The way the case develops does not necessarily have anything to do with what the complaint meant.

It seems to me the best indication if you’re going to look outside its face what the complaint meant is what kind of an answer did it provoke from the defendant.

And here you admit that there’s no patent issue.

Anthony M. Radice:

But a case can change, particularly complex litigation, and, therefore, the jurisdictional basis can change.

Antonin Scalia:

Yes.

You are relying on the fact that a case can change while it’s being tried.

Anthony M. Radice:

That’s one thing, Your Honor.

Antonin Scalia:

So, you don’t think that whether there’s federal jurisdiction or not is fixed when the complaint is filed.

So, you’re not looking for historical fact what the complaint meant.

Anthony M. Radice:

It is fixed.

Anthony M. Radice:

Number one, it can change.

Number two, we do read this complaint as a patent complaint and we did so at the time, and one of the reasons we did was because this was not the first time we had seen this issue.

In the Springfield litigation, which we brought Mr. Christianson into the Springfield litigation as a defendant, in that action, we were also seeking to enforce trade secrets.

The defense in that action was this Section 112 theory that our trade secrets and patents were invalid because of 112.

The action went up on appeal, got a preliminary injunction, and we were upheld.

The preliminary injunction was upheld.

So that when we drop Christianson after we went back to the District Court, he turned around and filed this complaint, the instant complaint.

We interpret it as turning the defense into an offense.
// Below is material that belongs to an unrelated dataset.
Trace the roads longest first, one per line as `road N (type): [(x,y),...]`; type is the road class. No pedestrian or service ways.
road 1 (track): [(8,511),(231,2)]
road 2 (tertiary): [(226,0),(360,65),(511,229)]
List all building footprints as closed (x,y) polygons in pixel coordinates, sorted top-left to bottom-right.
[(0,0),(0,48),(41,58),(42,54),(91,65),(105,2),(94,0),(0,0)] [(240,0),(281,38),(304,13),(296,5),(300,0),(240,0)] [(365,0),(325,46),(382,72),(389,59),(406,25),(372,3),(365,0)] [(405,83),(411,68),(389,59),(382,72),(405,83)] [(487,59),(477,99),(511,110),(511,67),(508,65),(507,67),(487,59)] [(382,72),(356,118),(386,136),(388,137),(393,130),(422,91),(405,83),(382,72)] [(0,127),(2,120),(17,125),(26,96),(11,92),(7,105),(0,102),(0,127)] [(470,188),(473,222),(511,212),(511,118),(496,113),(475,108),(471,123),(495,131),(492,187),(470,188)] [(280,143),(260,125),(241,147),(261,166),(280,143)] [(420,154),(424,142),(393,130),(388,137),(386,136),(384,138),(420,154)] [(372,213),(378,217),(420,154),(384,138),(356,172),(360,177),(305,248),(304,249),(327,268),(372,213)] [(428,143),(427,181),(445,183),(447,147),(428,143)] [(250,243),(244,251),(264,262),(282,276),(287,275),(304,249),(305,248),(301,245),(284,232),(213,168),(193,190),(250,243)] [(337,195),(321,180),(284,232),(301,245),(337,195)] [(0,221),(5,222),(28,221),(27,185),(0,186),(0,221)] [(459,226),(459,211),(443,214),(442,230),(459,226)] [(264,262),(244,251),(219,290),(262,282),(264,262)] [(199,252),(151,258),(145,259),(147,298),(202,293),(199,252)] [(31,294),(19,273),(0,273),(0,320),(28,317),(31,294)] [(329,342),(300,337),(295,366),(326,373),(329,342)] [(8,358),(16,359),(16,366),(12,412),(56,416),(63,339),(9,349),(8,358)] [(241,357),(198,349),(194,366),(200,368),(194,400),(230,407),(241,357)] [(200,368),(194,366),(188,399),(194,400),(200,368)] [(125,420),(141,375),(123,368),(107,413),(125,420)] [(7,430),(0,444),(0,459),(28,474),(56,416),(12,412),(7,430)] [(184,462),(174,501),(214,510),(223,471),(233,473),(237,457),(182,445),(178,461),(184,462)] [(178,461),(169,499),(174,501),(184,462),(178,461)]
We had seen the issue before.

That’s the way we understood it at the time.

I certainly recognize this is not an easy complaint to read.

It’s not a model of draftsmanship, and that’s why I suggest that looking at the subsequent proceedings assists the District Court or the appellate court in determining what the complaint really means.

Sandra Day O’Connor:

Well, counsel, aren’t there motions that you might have made during the course of the proceedings to force an amendment of the complaint or force a more definite statement?

Anthony M. Radice:

Those motions were available to us.

We did not make them.

Sandra Day O’Connor:

And you didn’t make them, and, yet, you want to rely on it as though those things had been done, and I’m not sure that’s the way the system is supposed to work.

Anthony M. Radice:

Well, I think Rule 15(b) was written precisely for this situation, that where the parties had not recognized or the Court has not recognized the change in the theory between pleading and trial, that one… de facto, it should be recognized and considered an amended pleading.

We… and the course of events was only about four or five months between this complaint and the bringing of the summary judgment motion, we cross moved for summary judgment motion, but it really just met the Section 112 theory.

The motions didn’t go beyond that.

Sandra Day O’Connor:

Wouldn’t damages at the end of the line be calculated on an anti-trust theory no matter what happened to the patent?

Anthony M. Radice:

Well, they could be.

They could be.

Sandra Day O’Connor:

Wouldn’t they have to be?

Anthony M. Radice:

Yes.

We’ve never reached that stage.

We’re not… it seems to me that there are two ways because of the diversity between the… the divergence between the original complaint and what we were held liable for.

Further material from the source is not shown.